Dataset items
╔══

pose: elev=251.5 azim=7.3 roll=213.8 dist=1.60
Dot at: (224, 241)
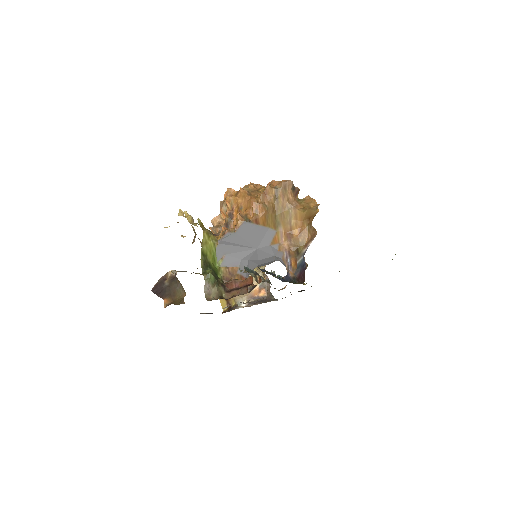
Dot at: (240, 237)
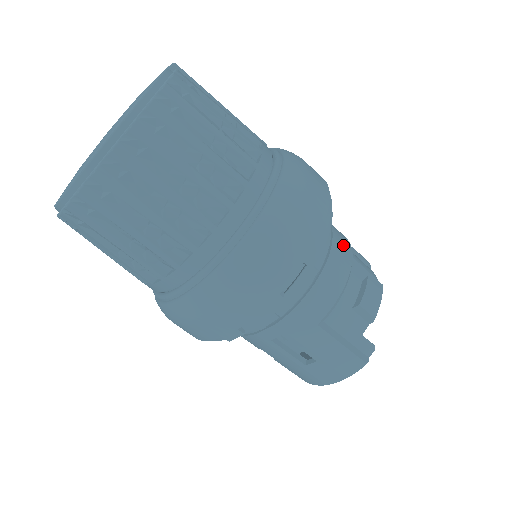
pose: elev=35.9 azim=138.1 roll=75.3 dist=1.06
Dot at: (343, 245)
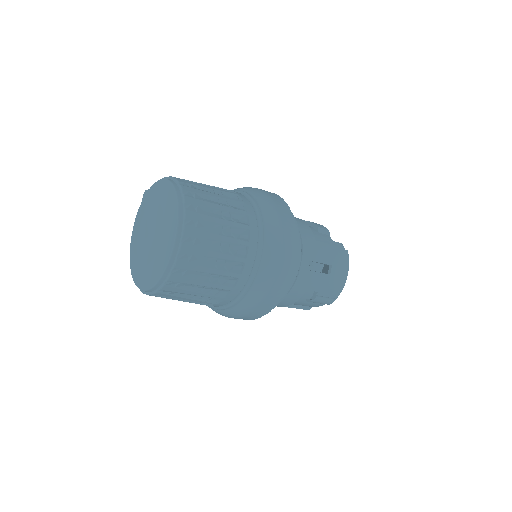
Dot at: occluded
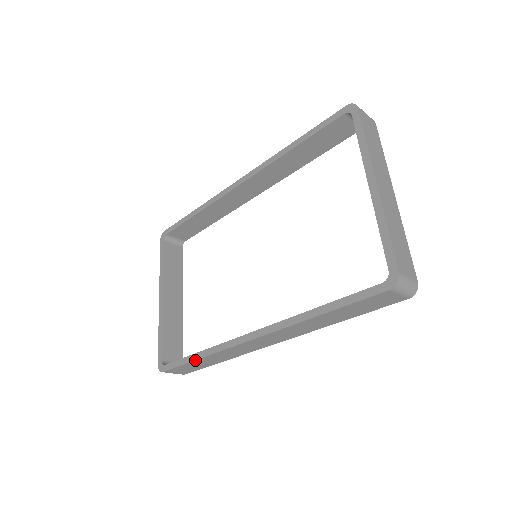
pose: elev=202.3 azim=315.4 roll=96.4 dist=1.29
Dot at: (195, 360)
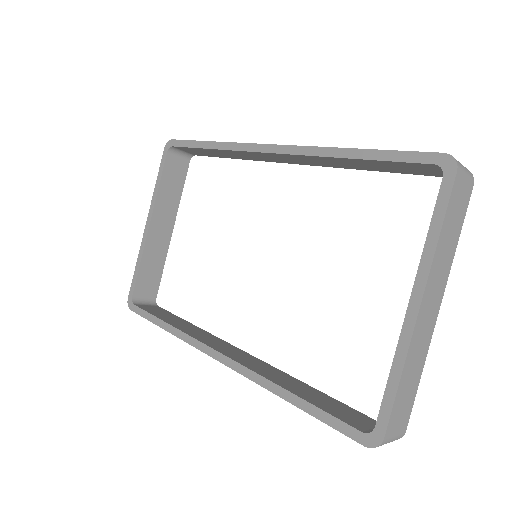
Dot at: (161, 327)
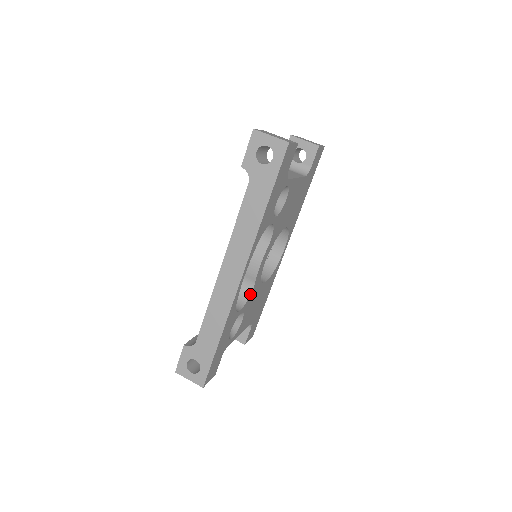
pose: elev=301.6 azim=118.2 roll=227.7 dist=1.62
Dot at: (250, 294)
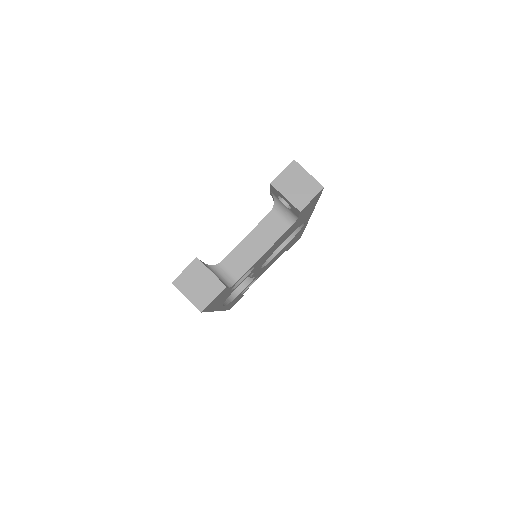
Dot at: (254, 278)
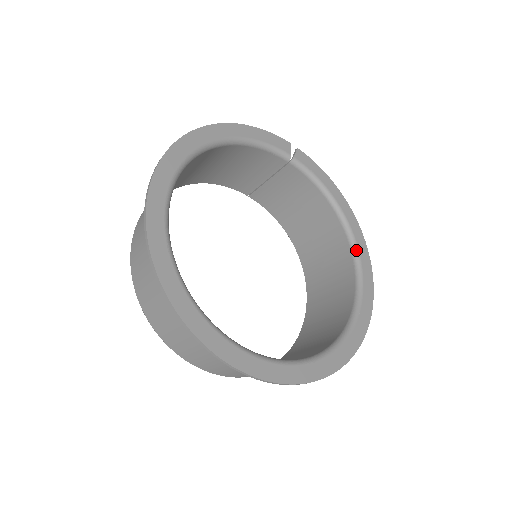
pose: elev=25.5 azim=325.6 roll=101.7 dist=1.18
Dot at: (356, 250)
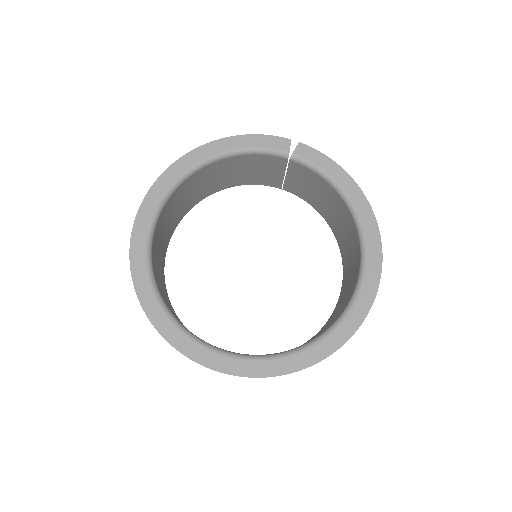
Dot at: (363, 240)
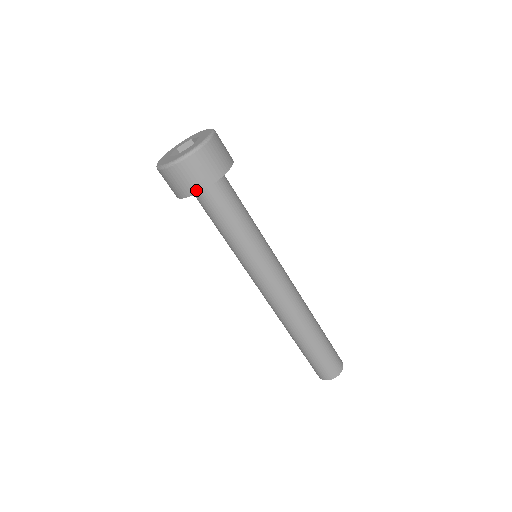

╚══

[EXERCISE DIRECTIONS] Give as a numbered list every line from the one holding "pose: elev=301.6 azim=118.2" through the end of the material, inclusive, with blank lines skipped. Leave the pictures out.

[COMPLETED TASK]
1. pose: elev=301.6 azim=118.2 roll=227.7 dist=1.62
2. Dot at: (250, 294)
3. Dot at: (254, 278)
4. pose: elev=25.5 azim=325.6 roll=101.7 dist=1.18
5. Dot at: (356, 250)
6. Dot at: (363, 240)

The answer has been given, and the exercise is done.